Text provided:
Tesla knows how this works. They comply when NHTSA demands it. They just don’t comply in civil litigation unless forced.
The difference? NHTSA has regulatory teeth. Victims’ families have to fight in court for what should be automatic.
Hold the Line on Tesla
Questions They Must Answer
- System Communication:
- What is the complete communication architecture?
- Which systems share buses/networks?
- What is normal message rate for each critical system?
- Were any communication errors logged?
- What are the failure modes when communication degrades?
- Temporal Correlation:
- Timeline of all system state changes
- Correlation between “Autopilot Not Available” and other anomalies
- Why camera stopped when steering demand increased
- Progressive vs. sudden failure pattern
- Control System Response:
- Commanded vs. actual comparison for all actuators
- Latency measurements
- Fault detection and response times
- Sensor validity and fusion
- Failure Mode Analysis:
- What failures could cause observed symptoms?
- What does complete failure tree look like?
- Which scenarios can be ruled out and why?

Stored data entries

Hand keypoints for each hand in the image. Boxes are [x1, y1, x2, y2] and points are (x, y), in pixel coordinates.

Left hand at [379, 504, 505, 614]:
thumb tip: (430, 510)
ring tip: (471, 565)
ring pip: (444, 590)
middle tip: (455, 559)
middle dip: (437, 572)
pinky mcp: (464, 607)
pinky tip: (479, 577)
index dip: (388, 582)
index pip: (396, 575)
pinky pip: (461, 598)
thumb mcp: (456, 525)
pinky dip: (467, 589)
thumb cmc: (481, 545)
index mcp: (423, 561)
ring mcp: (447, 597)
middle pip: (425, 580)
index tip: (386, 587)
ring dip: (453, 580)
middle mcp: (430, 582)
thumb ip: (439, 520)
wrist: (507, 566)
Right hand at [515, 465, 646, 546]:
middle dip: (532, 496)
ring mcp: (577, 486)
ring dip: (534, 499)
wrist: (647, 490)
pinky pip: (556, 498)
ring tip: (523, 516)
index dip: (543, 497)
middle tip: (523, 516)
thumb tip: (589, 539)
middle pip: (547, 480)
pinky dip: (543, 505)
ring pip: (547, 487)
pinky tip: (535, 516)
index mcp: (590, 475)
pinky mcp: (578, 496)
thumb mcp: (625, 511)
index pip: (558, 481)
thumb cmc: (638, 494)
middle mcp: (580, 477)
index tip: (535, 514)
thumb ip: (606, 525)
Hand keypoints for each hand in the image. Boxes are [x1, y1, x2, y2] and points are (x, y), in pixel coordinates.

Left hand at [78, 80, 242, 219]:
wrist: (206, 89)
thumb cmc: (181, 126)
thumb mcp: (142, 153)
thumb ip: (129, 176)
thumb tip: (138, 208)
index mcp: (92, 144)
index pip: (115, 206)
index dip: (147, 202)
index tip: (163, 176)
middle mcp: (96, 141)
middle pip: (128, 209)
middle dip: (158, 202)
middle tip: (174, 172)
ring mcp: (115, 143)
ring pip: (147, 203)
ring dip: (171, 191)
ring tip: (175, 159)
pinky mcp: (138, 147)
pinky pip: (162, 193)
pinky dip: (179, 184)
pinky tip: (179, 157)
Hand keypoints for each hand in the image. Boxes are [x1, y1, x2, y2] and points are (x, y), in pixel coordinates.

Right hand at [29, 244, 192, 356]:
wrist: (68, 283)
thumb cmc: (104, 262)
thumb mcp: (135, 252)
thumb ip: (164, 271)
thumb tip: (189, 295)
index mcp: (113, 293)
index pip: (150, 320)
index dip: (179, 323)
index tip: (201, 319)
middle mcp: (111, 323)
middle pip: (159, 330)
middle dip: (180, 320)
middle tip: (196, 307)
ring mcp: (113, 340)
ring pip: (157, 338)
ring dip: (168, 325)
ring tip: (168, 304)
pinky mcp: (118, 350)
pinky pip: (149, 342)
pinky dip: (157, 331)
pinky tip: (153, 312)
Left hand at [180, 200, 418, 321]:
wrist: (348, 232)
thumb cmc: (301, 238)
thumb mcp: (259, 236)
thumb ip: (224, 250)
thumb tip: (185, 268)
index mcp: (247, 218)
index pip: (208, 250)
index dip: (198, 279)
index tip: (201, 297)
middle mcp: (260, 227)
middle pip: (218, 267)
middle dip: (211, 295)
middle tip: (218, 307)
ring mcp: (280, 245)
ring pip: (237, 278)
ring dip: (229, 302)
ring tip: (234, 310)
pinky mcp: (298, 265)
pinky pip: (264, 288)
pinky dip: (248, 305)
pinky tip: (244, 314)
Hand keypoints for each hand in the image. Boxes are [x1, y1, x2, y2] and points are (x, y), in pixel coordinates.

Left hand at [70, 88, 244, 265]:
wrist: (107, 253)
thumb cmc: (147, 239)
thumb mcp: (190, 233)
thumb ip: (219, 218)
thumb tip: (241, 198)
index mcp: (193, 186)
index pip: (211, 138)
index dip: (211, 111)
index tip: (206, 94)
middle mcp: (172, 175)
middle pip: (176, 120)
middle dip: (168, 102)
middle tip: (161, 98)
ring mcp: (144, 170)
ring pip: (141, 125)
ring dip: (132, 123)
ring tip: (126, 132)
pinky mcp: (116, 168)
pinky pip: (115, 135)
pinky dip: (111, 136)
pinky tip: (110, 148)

Goal of the exercise: Please carry the text on Tesla and NHTSA further, picking up right after its final line. The records have no role in this work.

Response box:
- Which scenarios require additional data to evaluate?
If Tesla doesn’t address these fundamentals, their reports are worthless.
Burden of Proof When Manufacturer Controls Evidence
When a manufacturer exclusively controls critical evidence and produces only a curated subset, courts may:
- Draw adverse inferences: Assume undisclosed data would harm defendant’s case
- Shift burden of proof: Require manufacturer to prove system functioned correctly
- Allow spoliation instructions: Tell jury the missing evidence would have supported plaintiff
Tesla’s selective production—providing pre-filtered summaries while retaining complete logs—meets the legal standard for adverse inference.
Federal regulation 49 CFR Part 563 already establishes that EDR data must be accessible for investigation. Tesla cannot claim trade secret protection for data required by federal safety regulations.
Courts have consistently held that safety-critical system behavior data is not proprietary when lives are at stake. Plaintiffs agree to appropriate protective orders for genuinely proprietary information, but crash causation data must be produced.
If Tesla claims complete data would exonerate them, they must produce it. They cannot hide exculpatory evidence while claiming it’s proprietary.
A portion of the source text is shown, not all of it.